Task prompt. Copy the lines of the records below verbatim, starting at the line that contains "scientific name: Megaceryle alcyon" and ending at the line that contains "family: Cercopithecidae", with both of those lines included.

>> BEGIN Records for this task

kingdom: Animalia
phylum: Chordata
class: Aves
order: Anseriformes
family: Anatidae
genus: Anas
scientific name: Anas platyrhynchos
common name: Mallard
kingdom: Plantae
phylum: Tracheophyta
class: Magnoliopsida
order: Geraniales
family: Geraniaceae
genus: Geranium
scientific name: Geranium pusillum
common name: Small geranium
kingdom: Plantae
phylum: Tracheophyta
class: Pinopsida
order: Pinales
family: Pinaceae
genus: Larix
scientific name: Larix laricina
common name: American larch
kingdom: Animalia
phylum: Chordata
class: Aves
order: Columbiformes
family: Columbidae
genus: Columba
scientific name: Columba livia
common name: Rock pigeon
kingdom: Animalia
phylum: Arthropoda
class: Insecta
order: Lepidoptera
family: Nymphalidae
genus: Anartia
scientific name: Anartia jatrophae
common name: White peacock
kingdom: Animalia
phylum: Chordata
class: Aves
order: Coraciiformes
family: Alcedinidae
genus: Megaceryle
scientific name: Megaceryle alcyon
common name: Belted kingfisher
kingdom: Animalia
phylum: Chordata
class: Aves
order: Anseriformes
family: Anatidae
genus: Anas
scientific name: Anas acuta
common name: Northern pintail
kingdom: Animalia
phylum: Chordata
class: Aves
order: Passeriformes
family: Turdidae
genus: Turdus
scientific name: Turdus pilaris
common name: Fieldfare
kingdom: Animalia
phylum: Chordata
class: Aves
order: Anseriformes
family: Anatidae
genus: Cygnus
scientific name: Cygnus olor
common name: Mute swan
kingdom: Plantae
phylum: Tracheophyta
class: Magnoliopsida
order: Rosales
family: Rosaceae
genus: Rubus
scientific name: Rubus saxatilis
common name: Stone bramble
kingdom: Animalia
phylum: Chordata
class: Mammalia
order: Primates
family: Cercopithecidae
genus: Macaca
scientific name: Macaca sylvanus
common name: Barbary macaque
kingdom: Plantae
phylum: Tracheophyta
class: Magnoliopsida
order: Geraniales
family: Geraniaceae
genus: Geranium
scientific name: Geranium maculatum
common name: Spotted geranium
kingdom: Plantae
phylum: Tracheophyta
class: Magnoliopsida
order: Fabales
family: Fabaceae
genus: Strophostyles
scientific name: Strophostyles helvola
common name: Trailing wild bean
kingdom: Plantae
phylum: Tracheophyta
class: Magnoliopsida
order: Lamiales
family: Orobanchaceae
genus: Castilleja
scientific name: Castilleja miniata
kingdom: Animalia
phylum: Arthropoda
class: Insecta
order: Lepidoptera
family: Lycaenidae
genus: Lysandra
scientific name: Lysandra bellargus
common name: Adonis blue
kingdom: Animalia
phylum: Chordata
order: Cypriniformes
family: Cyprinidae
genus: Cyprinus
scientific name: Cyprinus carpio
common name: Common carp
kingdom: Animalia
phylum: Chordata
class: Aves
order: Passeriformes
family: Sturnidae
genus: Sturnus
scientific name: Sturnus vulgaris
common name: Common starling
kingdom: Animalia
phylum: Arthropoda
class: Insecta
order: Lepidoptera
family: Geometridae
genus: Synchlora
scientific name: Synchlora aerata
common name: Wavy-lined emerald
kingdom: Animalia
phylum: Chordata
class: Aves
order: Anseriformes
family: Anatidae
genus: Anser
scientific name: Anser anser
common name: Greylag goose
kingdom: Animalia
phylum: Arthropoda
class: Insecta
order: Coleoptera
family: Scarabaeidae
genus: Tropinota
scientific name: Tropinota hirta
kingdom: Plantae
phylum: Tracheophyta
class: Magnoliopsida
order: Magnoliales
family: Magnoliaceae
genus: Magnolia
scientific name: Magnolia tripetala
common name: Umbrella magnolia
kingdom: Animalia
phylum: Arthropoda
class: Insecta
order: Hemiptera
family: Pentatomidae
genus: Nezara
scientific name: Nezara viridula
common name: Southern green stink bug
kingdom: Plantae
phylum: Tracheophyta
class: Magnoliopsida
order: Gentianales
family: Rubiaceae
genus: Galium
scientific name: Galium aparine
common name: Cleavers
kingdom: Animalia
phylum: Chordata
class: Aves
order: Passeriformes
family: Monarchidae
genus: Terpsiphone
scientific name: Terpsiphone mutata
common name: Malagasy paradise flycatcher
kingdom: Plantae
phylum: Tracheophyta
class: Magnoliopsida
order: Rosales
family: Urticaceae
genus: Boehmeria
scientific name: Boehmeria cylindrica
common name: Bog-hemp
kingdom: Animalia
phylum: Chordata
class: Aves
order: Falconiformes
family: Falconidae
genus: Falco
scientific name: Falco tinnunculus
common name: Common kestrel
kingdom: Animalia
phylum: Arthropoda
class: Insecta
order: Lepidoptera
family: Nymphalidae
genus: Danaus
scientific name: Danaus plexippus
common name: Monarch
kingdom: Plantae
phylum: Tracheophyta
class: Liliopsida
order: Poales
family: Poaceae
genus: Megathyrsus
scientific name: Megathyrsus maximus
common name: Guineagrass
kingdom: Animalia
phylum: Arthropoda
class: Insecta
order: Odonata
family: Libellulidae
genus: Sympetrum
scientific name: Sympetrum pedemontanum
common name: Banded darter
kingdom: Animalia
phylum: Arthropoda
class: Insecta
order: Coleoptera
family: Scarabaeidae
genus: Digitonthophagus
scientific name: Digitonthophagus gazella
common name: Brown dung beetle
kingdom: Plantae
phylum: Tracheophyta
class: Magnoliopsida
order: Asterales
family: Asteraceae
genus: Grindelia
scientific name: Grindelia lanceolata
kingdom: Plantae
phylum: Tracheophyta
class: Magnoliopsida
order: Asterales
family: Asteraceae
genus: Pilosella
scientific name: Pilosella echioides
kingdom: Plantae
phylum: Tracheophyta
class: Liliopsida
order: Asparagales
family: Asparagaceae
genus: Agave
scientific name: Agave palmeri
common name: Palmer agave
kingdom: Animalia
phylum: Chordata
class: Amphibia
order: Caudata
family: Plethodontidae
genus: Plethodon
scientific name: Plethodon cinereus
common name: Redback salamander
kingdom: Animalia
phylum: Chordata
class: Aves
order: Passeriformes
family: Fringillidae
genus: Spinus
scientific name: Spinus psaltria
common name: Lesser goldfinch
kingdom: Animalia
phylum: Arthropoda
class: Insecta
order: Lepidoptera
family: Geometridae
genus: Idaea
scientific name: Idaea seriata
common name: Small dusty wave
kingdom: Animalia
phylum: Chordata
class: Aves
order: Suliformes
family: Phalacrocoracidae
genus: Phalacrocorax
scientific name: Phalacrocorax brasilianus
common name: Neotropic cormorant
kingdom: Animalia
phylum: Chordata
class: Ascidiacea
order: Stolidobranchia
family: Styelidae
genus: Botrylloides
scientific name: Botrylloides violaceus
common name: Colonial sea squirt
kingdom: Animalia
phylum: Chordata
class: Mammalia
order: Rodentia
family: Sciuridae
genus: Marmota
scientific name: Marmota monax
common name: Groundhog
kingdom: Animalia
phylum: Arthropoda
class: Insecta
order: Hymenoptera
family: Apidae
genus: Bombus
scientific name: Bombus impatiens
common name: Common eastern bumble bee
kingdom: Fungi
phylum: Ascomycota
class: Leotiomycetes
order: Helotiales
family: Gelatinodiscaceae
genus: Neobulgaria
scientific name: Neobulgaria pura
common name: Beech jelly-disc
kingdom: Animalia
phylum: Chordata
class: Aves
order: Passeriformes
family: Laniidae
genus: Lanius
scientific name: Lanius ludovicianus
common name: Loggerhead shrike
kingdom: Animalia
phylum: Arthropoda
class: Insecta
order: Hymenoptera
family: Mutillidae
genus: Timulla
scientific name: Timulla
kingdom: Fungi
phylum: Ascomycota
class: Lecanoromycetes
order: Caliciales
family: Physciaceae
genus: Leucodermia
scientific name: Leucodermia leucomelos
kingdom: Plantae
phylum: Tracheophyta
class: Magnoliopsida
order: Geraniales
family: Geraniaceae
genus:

>> END Records for this task

Full solution.
scientific name: Megaceryle alcyon
common name: Belted kingfisher
kingdom: Animalia
phylum: Chordata
class: Aves
order: Anseriformes
family: Anatidae
genus: Anas
scientific name: Anas acuta
common name: Northern pintail
kingdom: Animalia
phylum: Chordata
class: Aves
order: Passeriformes
family: Turdidae
genus: Turdus
scientific name: Turdus pilaris
common name: Fieldfare
kingdom: Animalia
phylum: Chordata
class: Aves
order: Anseriformes
family: Anatidae
genus: Cygnus
scientific name: Cygnus olor
common name: Mute swan
kingdom: Plantae
phylum: Tracheophyta
class: Magnoliopsida
order: Rosales
family: Rosaceae
genus: Rubus
scientific name: Rubus saxatilis
common name: Stone bramble
kingdom: Animalia
phylum: Chordata
class: Mammalia
order: Primates
family: Cercopithecidae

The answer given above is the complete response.